Liu Yuewang soltou uma risada de desdém. Que superficialidade; ao namorar, a filha já estava exalando aquele cheiro irritante de paixão.

— Você vai me ensinar ou não?

— Ensino, tudo bem. Como você não vai sossegar enquanto não bater com a cabeça na parede, vou te mostrar a genialidade da sua mãe. Quer fazer estilo ocidental ou chinês?

— Chinês.

— Esqueça, você não tem talento para alfaiataria, é desajeitada. Vamos fazer uma peça simples. Vou te ensinar o design básico, passo a passo; de qualquer forma, o resultado tem que ser algo que se possa usar em público.

Liu Yuewang era orgulhosa.
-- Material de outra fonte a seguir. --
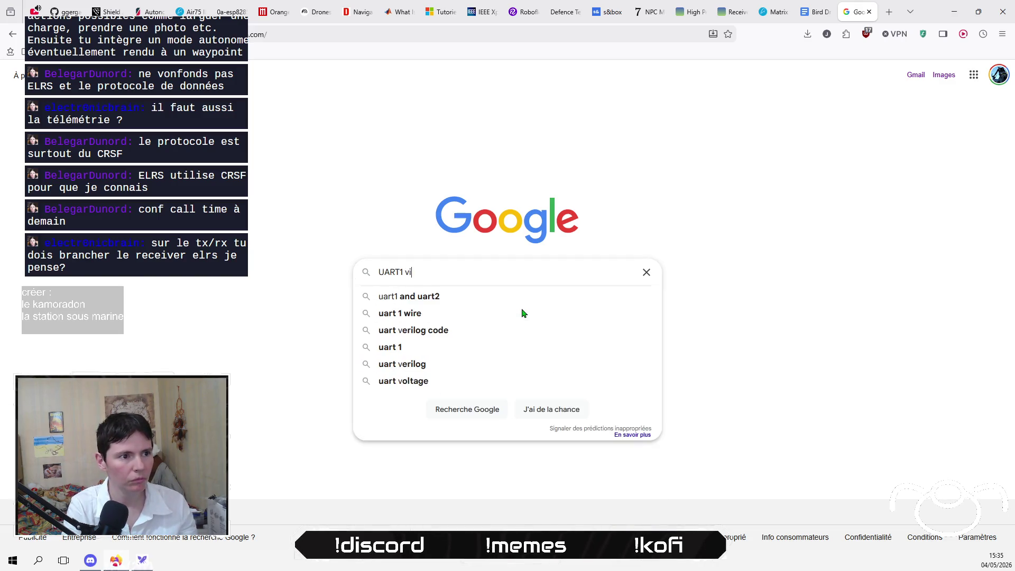
text(nal)
key(Return)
Se Liu Changan era habilidoso, ela precisava elevar o nível da filha para que não ficasse atrás. Ela não permitiria que An Nuan saísse com algo ridículo e virasse motivo de riso.

— Obrigada, mamãe! — An Nuan abraçou a mãe e deu-lhe um beijo, radiante.

— Já se beijaram?

— Mãe!

— Por que tanta vergonha?

— Hoje nós apenas demos as mãos, ainda está no começo!

— Então, pelo menos daqui a um ano.

— O quê!

— Pff, que sem vergonha.

Enquanto conversavam, Liu Yuewang sentiu uma ponta de melancolia. Ao acariciar os cabelos sedosos da filha, percebeu que ela já era uma mulher feita. O tempo voava, e agora ela precisava se preocupar com a vida amorosa da filha.

"Se o Liu Changan ousar maltratar a An Nuan, eu dou um jeito nele", pensou Liu Yuewang. Ela pegou o celular; fazia tempo que não falava com aquela amiga. Afinal, quem foi que ousou dizer que ela estava gorda?